Nothing but the pictures should be dropped; repeat the rest of the data below exactly.

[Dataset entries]

__________

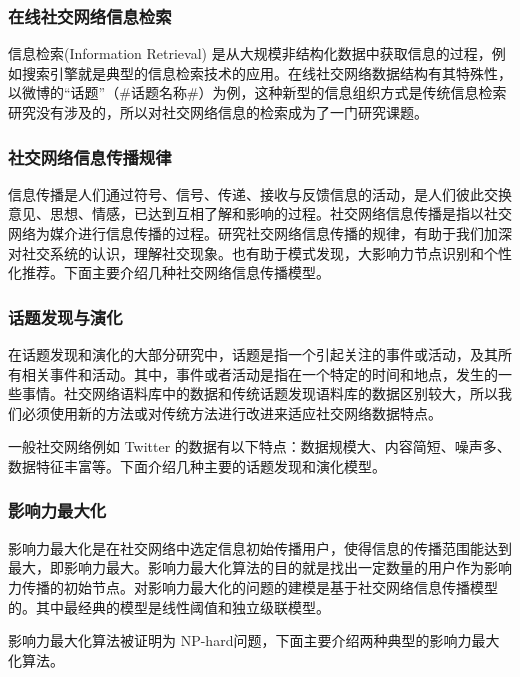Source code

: \documentclass[12pt]{report}
\begin{document}
			\subsubsection{在线社交网络信息检索}
				
				信息检索(Information Retrieval) 是从大规模非结构化数据中获取信息的过程，例如搜索引擎就是典型的信息检索技术的应用。在线社交网络数据结构有其特殊性，以微博的“话题”（\#话题名称\#）为例，这种新型的信息组织方式是传统信息检索研究没有涉及的，所以对社交网络信息的检索成为了一门研究课题。
				
			\subsubsection{社交网络信息传播规律}
				
				信息传播是人们通过符号、信号、传递、接收与反馈信息的活动，是人们彼此交换意见、思想、情感，已达到互相了解和影响的过程。社交网络信息传播是指以社交网络为媒介进行信息传播的过程。研究社交网络信息传播的规律，有助于我们加深对社交系统的认识，理解社交现象。也有助于模式发现，大影响力节点识别和个性化推荐。下面主要介绍几种社交网络信息传播模型。
			
			\subsubsection{话题发现与演化}
			
				在话题发现和演化的大部分研究中，话题是指一个引起关注的事件或活动，及其所有相关事件和活动。其中，事件或者活动是指在一个特定的时间和地点，发生的一些事情。社交网络语料库中的数据和传统话题发现语料库的数据区别较大，所以我们必须使用新的方法或对传统方法进行改进来适应社交网络数据特点。
				
				一般社交网络例如 Twitter 的数据有以下特点：数据规模大、内容简短、噪声多、数据特征丰富等。下面介绍几种主要的话题发现和演化模型。
				
			\subsubsection{影响力最大化}
			
				影响力最大化是在社交网络中选定信息初始传播用户，使得信息的传播范围能达到最大，即影响力最大。影响力最大化算法的目的就是找出一定数量的用户作为影响力传播的初始节点。对影响力最大化的问题的建模是基于社交网络信息传播模型的。其中最经典的模型是线性阈值和独立级联模型。
				
				影响力最大化算法被证明为 NP-hard问题，下面主要介绍两种典型的影响力最大化算法。
				
\end{document}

__________

- [Response]
Source code

: \documentclass[12pt]{report}
\begin{document}
			\subsubsection{在线社交网络信息检索}
				
				信息检索(Information Retrieval) 是从大规模非结构化数据中获取信息的过程，例如搜索引擎就是典型的信息检索技术的应用。在线社交网络数据结构有其特殊性，以微博的“话题”（\#话题名称\#）为例，这种新型的信息组织方式是传统信息检索研究没有涉及的，所以对社交网络信息的检索成为了一门研究课题。
				
			\subsubsection{社交网络信息传播规律}
				
				信息传播是人们通过符号、信号、传递、接收与反馈信息的活动，是人们彼此交换意见、思想、情感，已达到互相了解和影响的过程。社交网络信息传播是指以社交网络为媒介进行信息传播的过程。研究社交网络信息传播的规律，有助于我们加深对社交系统的认识，理解社交现象。也有助于模式发现，大影响力节点识别和个性化推荐。下面主要介绍几种社交网络信息传播模型。
			
			\subsubsection{话题发现与演化}
			
				在话题发现和演化的大部分研究中，话题是指一个引起关注的事件或活动，及其所有相关事件和活动。其中，事件或者活动是指在一个特定的时间和地点，发生的一些事情。社交网络语料库中的数据和传统话题发现语料库的数据区别较大，所以我们必须使用新的方法或对传统方法进行改进来适应社交网络数据特点。
				
				一般社交网络例如 Twitter 的数据有以下特点：数据规模大、内容简短、噪声多、数据特征丰富等。下面介绍几种主要的话题发现和演化模型。
				
			\subsubsection{影响力最大化}
			
				影响力最大化是在社交网络中选定信息初始传播用户，使得信息的传播范围能达到最大，即影响力最大。影响力最大化算法的目的就是找出一定数量的用户作为影响力传播的初始节点。对影响力最大化的问题的建模是基于社交网络信息传播模型的。其中最经典的模型是线性阈值和独立级联模型。
				
				影响力最大化算法被证明为 NP-hard问题，下面主要介绍两种典型的影响力最大化算法。
				
\end{document}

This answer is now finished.